Wednesday, May 5, 2010

Sketches for Dry Valley

There's a valley in eastern Washington that has arresting geologic features. At the bottom is a dry riverbed, but the hills that surround it vary from tipped table tops to rounded forms with strange patterns of erosion. The scale of it all is huge. You can see the trees at the bottom of the valley in my lower sketch.

I've been sketching this valley now for days, trying to arrange the elements in a way that conveys what catches my eye while still conveying the place itself. And getting the scale right.

I'm still not sure I've nailed it. Here are some initial sketches, I'll be working on more today.

Monday, May 3, 2010

First Sketches for Columbia Basalts

These are the first sketches for a number of paintings I'm thinking about right now. This is an area near Vantage on the Columbia River that I've driven by all my life. Sometimes I've stopped and always, for the past 20 or so years, I've wanted to be in a truck so I could stop and get a pillar of basalt for my garden.
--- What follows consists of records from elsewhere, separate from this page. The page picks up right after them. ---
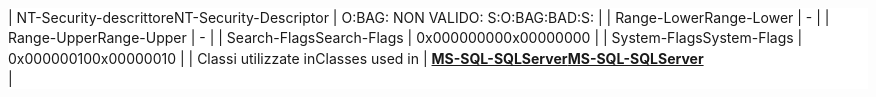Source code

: | <span data-ttu-id="2f553-259">NT-Security-descrittore</span><span class="sxs-lookup"><span data-stu-id="2f553-259">NT-Security-Descriptor</span></span> | <span data-ttu-id="2f553-260">O:BAG: NON VALIDO: S:</span><span class="sxs-lookup"><span data-stu-id="2f553-260">O:BAG:BAD:S:</span></span>                                              |
| <span data-ttu-id="2f553-261">Range-Lower</span><span class="sxs-lookup"><span data-stu-id="2f553-261">Range-Lower</span></span>            | \-                                                        |
| <span data-ttu-id="2f553-262">Range-Upper</span><span class="sxs-lookup"><span data-stu-id="2f553-262">Range-Upper</span></span>            | \-                                                        |
| <span data-ttu-id="2f553-263">Search-Flags</span><span class="sxs-lookup"><span data-stu-id="2f553-263">Search-Flags</span></span>           | <span data-ttu-id="2f553-264">0x00000000</span><span class="sxs-lookup"><span data-stu-id="2f553-264">0x00000000</span></span>                                                |
| <span data-ttu-id="2f553-265">System-Flags</span><span class="sxs-lookup"><span data-stu-id="2f553-265">System-Flags</span></span>           | <span data-ttu-id="2f553-266">0x00000010</span><span class="sxs-lookup"><span data-stu-id="2f553-266">0x00000010</span></span>                                                |
| <span data-ttu-id="2f553-267">Classi utilizzate in</span><span class="sxs-lookup"><span data-stu-id="2f553-267">Classes used in</span></span>        | [<span data-ttu-id="2f553-268">**MS-SQL-SQLServer**</span><span class="sxs-lookup"><span data-stu-id="2f553-268">**MS-SQL-SQLServer**</span></span>](c-ms-sql-sqlserver.md)<br/> |



 

 






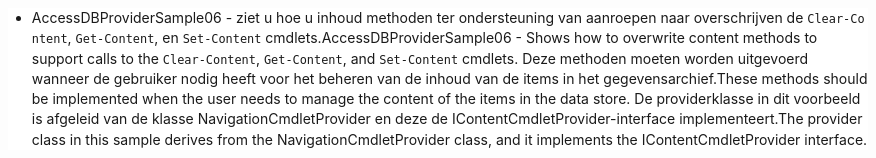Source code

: - <span data-ttu-id="acf27-208">AccessDBProviderSample06 - ziet u hoe u inhoud methoden ter ondersteuning van aanroepen naar overschrijven de `Clear-Content`, `Get-Content`, en `Set-Content` cmdlets.</span><span class="sxs-lookup"><span data-stu-id="acf27-208">AccessDBProviderSample06 - Shows how to overwrite content methods to support calls to the `Clear-Content`, `Get-Content`, and `Set-Content` cmdlets.</span></span> <span data-ttu-id="acf27-209">Deze methoden moeten worden uitgevoerd wanneer de gebruiker nodig heeft voor het beheren van de inhoud van de items in het gegevensarchief.</span><span class="sxs-lookup"><span data-stu-id="acf27-209">These methods should be implemented when the user needs to manage the content of the items in the data store.</span></span> <span data-ttu-id="acf27-210">De providerklasse in dit voorbeeld is afgeleid van de klasse NavigationCmdletProvider en deze de IContentCmdletProvider-interface implementeert.</span><span class="sxs-lookup"><span data-stu-id="acf27-210">The provider class in this sample derives from the NavigationCmdletProvider class, and it implements the IContentCmdletProvider interface.</span></span>
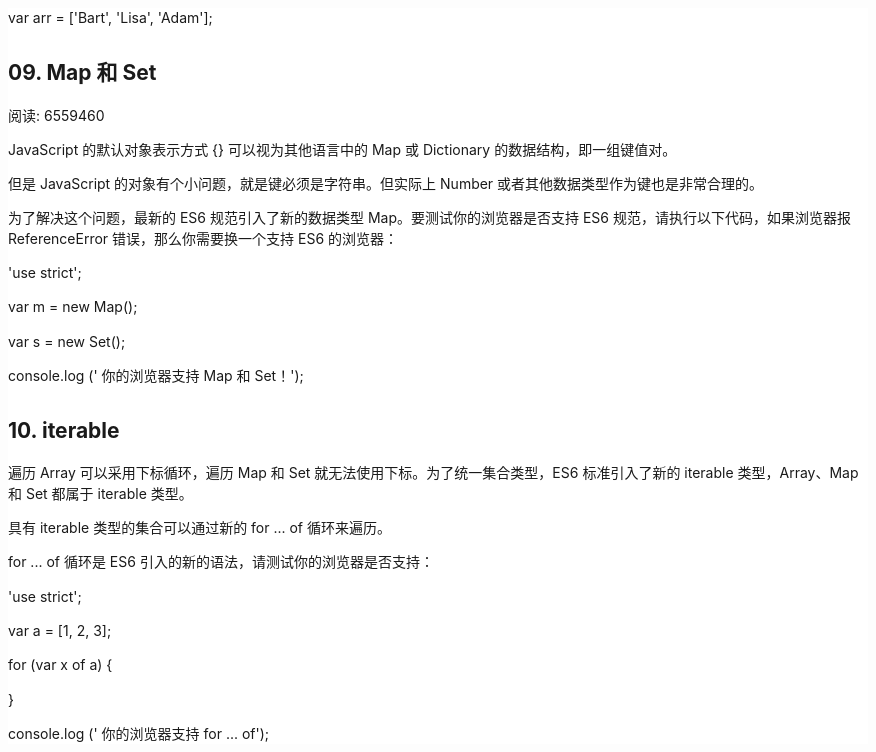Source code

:var arr = ['Bart', 'Lisa', 'Adam'];


## 09. Map 和 Set

阅读: 6559460

JavaScript 的默认对象表示方式 {} 可以视为其他语言中的 Map 或 Dictionary 的数据结构，即一组键值对。

但是 JavaScript 的对象有个小问题，就是键必须是字符串。但实际上 Number 或者其他数据类型作为键也是非常合理的。

为了解决这个问题，最新的 ES6 规范引入了新的数据类型 Map。要测试你的浏览器是否支持 ES6 规范，请执行以下代码，如果浏览器报 ReferenceError 错误，那么你需要换一个支持 ES6 的浏览器：

'use strict';


var m = new Map();


var s = new Set();


console.log (' 你的浏览器支持 Map 和 Set！');

## 10. iterable

遍历 Array 可以采用下标循环，遍历 Map 和 Set 就无法使用下标。为了统一集合类型，ES6 标准引入了新的 iterable 类型，Array、Map 和 Set 都属于 iterable 类型。

具有 iterable 类型的集合可以通过新的 for ... of 循环来遍历。

for ... of 循环是 ES6 引入的新的语法，请测试你的浏览器是否支持：

'use strict';


var a = [1, 2, 3];


for (var x of a) {


}


console.log (' 你的浏览器支持 for ... of');

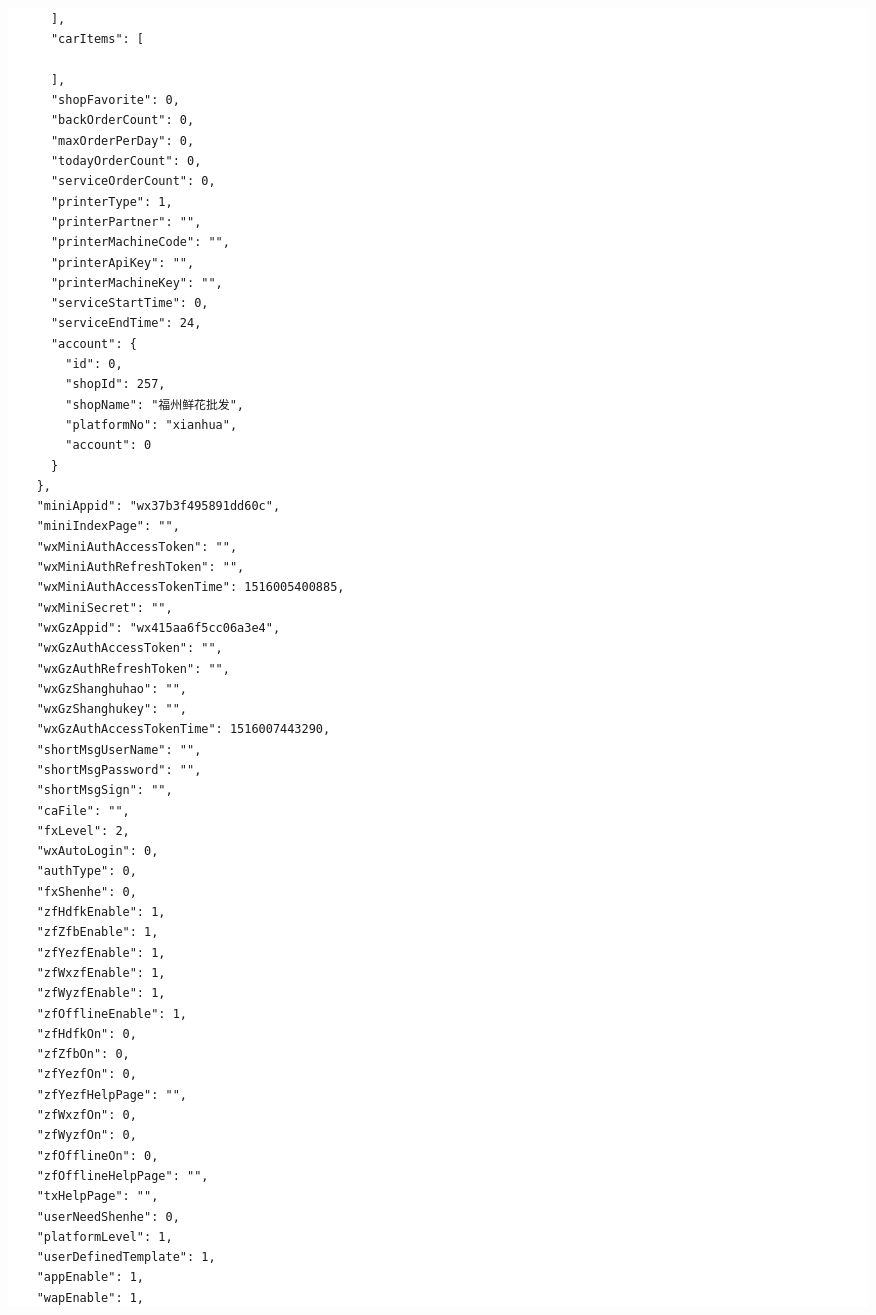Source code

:           ],
          "carItems": [

          ],
          "shopFavorite": 0,
          "backOrderCount": 0,
          "maxOrderPerDay": 0,
          "todayOrderCount": 0,
          "serviceOrderCount": 0,
          "printerType": 1,
          "printerPartner": "",
          "printerMachineCode": "",
          "printerApiKey": "",
          "printerMachineKey": "",
          "serviceStartTime": 0,
          "serviceEndTime": 24,
          "account": {
            "id": 0,
            "shopId": 257,
            "shopName": "福州鲜花批发",
            "platformNo": "xianhua",
            "account": 0
          }
        },
        "miniAppid": "wx37b3f495891dd60c",
        "miniIndexPage": "",
        "wxMiniAuthAccessToken": "",
        "wxMiniAuthRefreshToken": "",
        "wxMiniAuthAccessTokenTime": 1516005400885,
        "wxMiniSecret": "",
        "wxGzAppid": "wx415aa6f5cc06a3e4",
        "wxGzAuthAccessToken": "",
        "wxGzAuthRefreshToken": "",
        "wxGzShanghuhao": "",
        "wxGzShanghukey": "",
        "wxGzAuthAccessTokenTime": 1516007443290,
        "shortMsgUserName": "",
        "shortMsgPassword": "",
        "shortMsgSign": "",
        "caFile": "",
        "fxLevel": 2,
        "wxAutoLogin": 0,
        "authType": 0,
        "fxShenhe": 0,
        "zfHdfkEnable": 1,
        "zfZfbEnable": 1,
        "zfYezfEnable": 1,
        "zfWxzfEnable": 1,
        "zfWyzfEnable": 1,
        "zfOfflineEnable": 1,
        "zfHdfkOn": 0,
        "zfZfbOn": 0,
        "zfYezfOn": 0,
        "zfYezfHelpPage": "",
        "zfWxzfOn": 0,
        "zfWyzfOn": 0,
        "zfOfflineOn": 0,
        "zfOfflineHelpPage": "",
        "txHelpPage": "",
        "userNeedShenhe": 0,
        "platformLevel": 1,
        "userDefinedTemplate": 1,
        "appEnable": 1,
        "wapEnable": 1,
I'm in Fort Collins Colorado right now, checking out the town, visiting my daughter, sketching and planning my next 10 or so paintings. These two will be 22 x 30. I've got the linen stretched, hand primed w/ Gamblin's oil ground, polished and ready to go. With a show coming up in June, I'll be hard at work between now and then to be ready! There is much to do.

My paints and the paintings I started or worked on at Deborah Paris' workshop are all speeding to my home via the nice people at Fedex. (Plus some gorgeous frames I can't wait to use! Thank you Deborah and Steve!) They all arrive home when I do and it will be a happy homecoming all around.